▶ [Task statement]: Please repeat only the lines below starting at the line that holds "3) jug (0,0,212,285)" and ending at the line that holds "1. white oval cord lock (134,306,164,334)", exactly, with both of those lines included and every picture omitted.

*** Opening Provided records ***

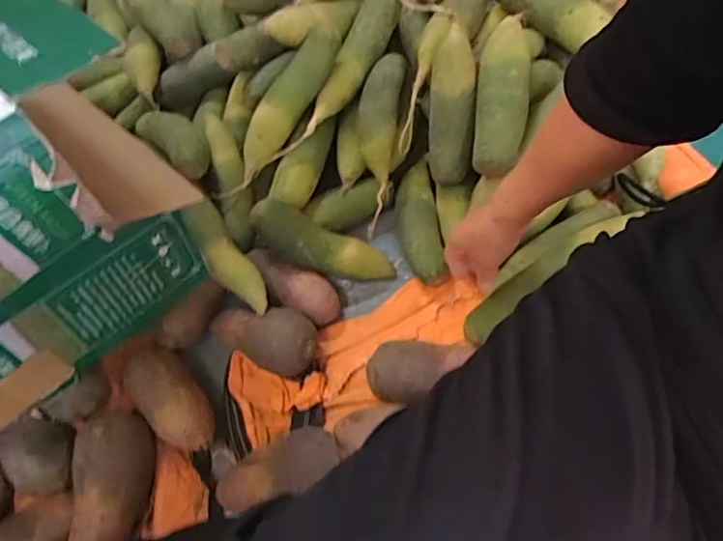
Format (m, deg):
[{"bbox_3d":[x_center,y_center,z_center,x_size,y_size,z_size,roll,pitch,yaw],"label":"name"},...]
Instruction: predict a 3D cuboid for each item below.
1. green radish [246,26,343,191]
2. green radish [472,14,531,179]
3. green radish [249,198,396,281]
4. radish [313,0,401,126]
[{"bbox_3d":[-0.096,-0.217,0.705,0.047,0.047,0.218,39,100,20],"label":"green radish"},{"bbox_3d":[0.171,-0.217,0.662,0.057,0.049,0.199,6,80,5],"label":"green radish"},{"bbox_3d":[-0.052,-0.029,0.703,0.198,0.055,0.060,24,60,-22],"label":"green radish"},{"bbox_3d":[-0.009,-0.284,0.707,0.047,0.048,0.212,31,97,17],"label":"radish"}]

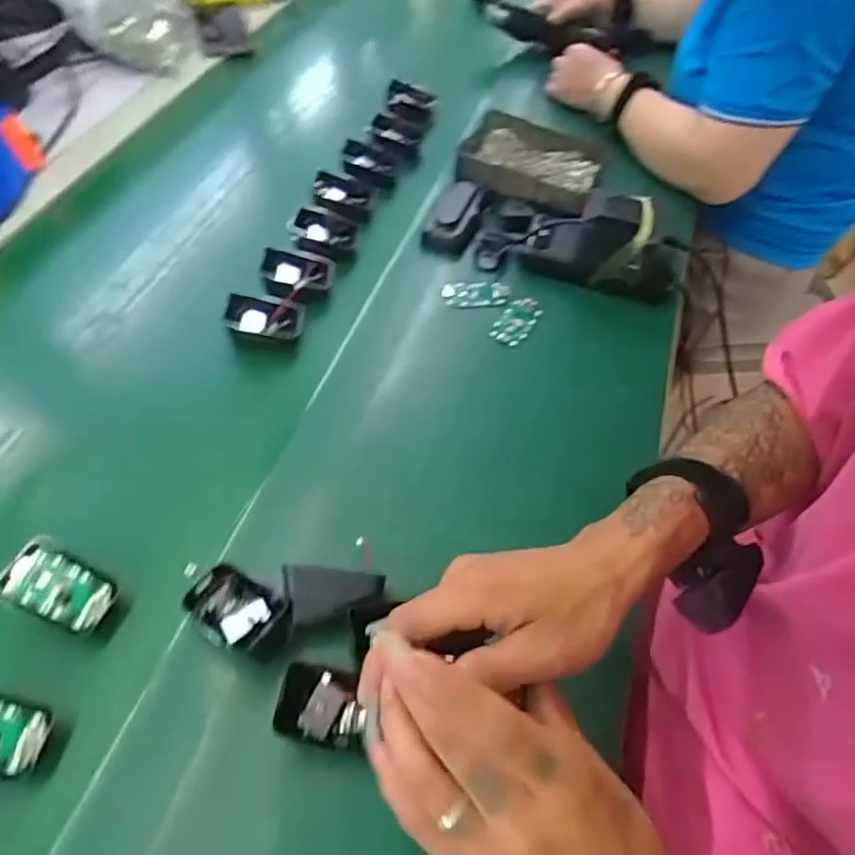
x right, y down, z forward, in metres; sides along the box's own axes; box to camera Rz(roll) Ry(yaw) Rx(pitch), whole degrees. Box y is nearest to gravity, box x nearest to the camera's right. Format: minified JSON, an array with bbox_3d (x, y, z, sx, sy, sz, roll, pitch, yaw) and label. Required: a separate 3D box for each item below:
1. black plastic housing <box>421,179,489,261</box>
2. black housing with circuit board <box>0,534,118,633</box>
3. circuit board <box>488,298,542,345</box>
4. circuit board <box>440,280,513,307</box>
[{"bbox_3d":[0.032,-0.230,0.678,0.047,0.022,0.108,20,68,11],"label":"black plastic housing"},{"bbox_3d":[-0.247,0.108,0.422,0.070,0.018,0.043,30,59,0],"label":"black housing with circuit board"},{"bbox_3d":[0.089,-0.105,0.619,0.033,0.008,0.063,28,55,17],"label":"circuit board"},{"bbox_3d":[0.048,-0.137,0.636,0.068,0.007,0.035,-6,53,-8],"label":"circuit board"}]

*** Closing Provided records ***
*** Opening Provided records ***

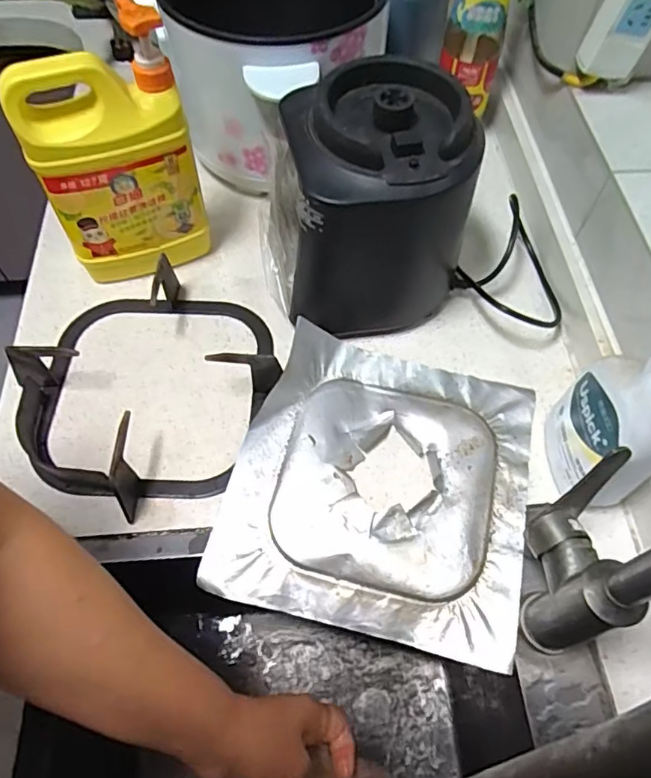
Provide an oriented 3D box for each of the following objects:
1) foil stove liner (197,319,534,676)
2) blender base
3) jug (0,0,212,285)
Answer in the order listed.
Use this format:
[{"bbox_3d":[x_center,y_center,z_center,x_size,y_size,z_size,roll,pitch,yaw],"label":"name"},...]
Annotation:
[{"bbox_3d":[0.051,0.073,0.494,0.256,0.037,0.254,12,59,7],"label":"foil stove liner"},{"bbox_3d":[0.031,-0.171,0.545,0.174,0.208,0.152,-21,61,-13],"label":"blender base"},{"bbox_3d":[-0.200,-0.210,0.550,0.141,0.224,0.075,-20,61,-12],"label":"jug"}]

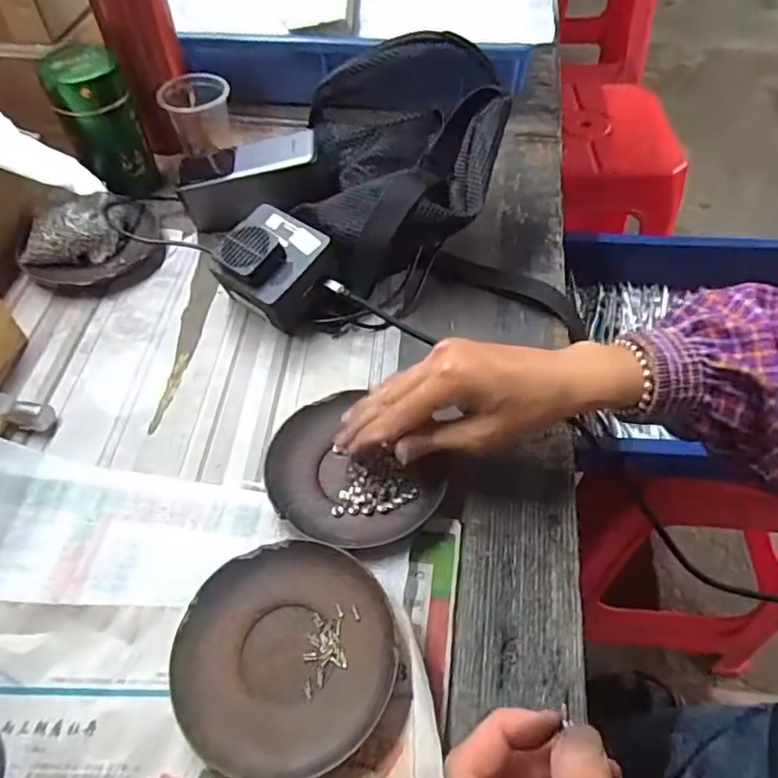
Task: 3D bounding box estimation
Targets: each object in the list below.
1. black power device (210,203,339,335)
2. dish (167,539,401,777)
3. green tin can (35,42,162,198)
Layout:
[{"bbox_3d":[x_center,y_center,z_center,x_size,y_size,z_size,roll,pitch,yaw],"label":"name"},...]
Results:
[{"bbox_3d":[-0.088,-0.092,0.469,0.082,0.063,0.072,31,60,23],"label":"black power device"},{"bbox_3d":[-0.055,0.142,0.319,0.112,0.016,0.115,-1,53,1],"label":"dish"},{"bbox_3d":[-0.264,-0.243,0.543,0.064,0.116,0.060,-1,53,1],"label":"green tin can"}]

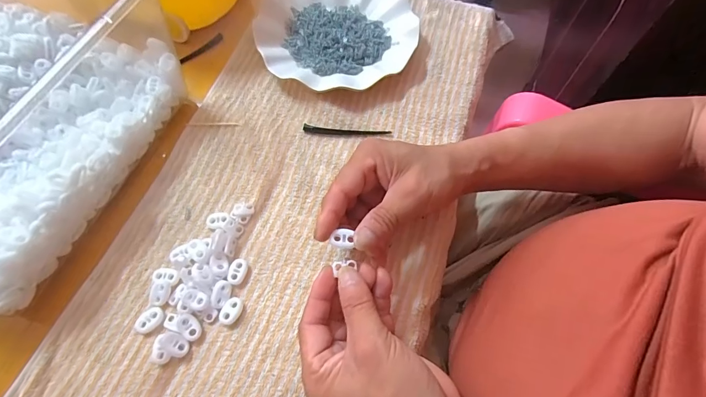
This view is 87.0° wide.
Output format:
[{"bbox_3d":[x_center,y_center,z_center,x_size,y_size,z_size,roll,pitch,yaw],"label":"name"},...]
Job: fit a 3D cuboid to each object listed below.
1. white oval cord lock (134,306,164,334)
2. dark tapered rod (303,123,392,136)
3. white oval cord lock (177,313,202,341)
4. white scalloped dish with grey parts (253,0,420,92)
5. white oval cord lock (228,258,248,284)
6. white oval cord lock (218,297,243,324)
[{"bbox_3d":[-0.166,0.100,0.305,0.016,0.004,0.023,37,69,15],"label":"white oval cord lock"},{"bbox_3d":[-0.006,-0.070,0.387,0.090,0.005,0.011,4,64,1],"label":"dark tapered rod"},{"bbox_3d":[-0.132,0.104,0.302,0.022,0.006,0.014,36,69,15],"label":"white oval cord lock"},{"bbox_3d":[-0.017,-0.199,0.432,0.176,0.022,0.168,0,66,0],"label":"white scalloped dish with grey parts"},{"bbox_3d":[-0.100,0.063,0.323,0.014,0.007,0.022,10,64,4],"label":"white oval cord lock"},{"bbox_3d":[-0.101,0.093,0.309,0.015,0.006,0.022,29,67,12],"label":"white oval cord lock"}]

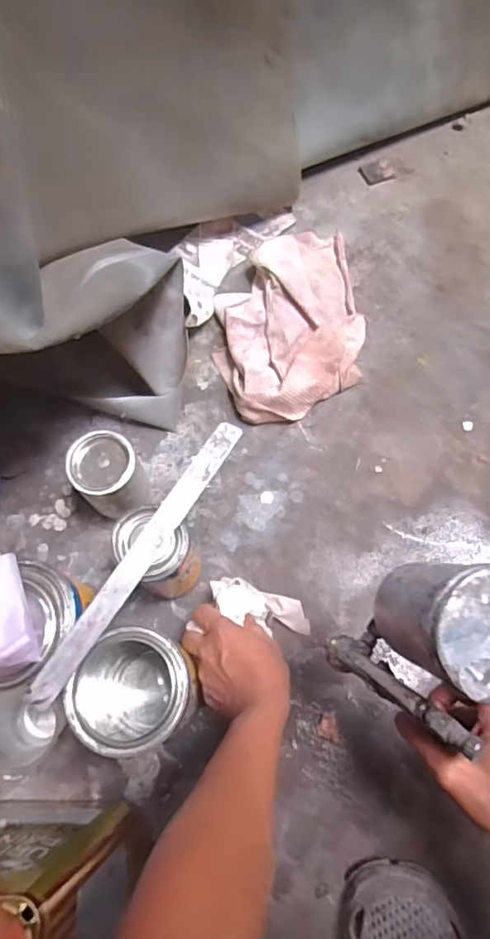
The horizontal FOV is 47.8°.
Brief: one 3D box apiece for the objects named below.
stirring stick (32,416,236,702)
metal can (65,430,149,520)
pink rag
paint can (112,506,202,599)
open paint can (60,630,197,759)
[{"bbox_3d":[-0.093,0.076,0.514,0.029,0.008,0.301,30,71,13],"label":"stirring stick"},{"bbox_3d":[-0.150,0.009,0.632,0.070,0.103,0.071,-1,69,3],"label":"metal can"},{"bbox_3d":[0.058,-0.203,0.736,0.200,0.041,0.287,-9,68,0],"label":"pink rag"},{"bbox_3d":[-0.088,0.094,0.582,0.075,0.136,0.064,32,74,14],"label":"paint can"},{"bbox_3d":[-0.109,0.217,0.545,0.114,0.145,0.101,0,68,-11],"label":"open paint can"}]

*** Closing Provided records ***

▶ [Exercise solution]:
3) jug (0,0,212,285)
Answer in the order listed.
Use this format:
[{"bbox_3d":[x_center,y_center,z_center,x_size,y_size,z_size,roll,pitch,yaw],"label":"name"},...]
Annotation:
[{"bbox_3d":[0.051,0.073,0.494,0.256,0.037,0.254,12,59,7],"label":"foil stove liner"},{"bbox_3d":[0.031,-0.171,0.545,0.174,0.208,0.152,-21,61,-13],"label":"blender base"},{"bbox_3d":[-0.200,-0.210,0.550,0.141,0.224,0.075,-20,61,-12],"label":"jug"}]

Task: 3D bounding box estimation
Targets: each object in the list below.
1. black power device (210,203,339,335)
2. dish (167,539,401,777)
3. green tin can (35,42,162,198)
Layout:
[{"bbox_3d":[x_center,y_center,z_center,x_size,y_size,z_size,roll,pitch,yaw],"label":"name"},...]
Results:
[{"bbox_3d":[-0.088,-0.092,0.469,0.082,0.063,0.072,31,60,23],"label":"black power device"},{"bbox_3d":[-0.055,0.142,0.319,0.112,0.016,0.115,-1,53,1],"label":"dish"},{"bbox_3d":[-0.264,-0.243,0.543,0.064,0.116,0.060,-1,53,1],"label":"green tin can"}]

This view is 87.0° wide.
Output format:
[{"bbox_3d":[x_center,y_center,z_center,x_size,y_size,z_size,roll,pitch,yaw],"label":"name"},...]
Job: fit a 3D cuboid to each object listed below.
1. white oval cord lock (134,306,164,334)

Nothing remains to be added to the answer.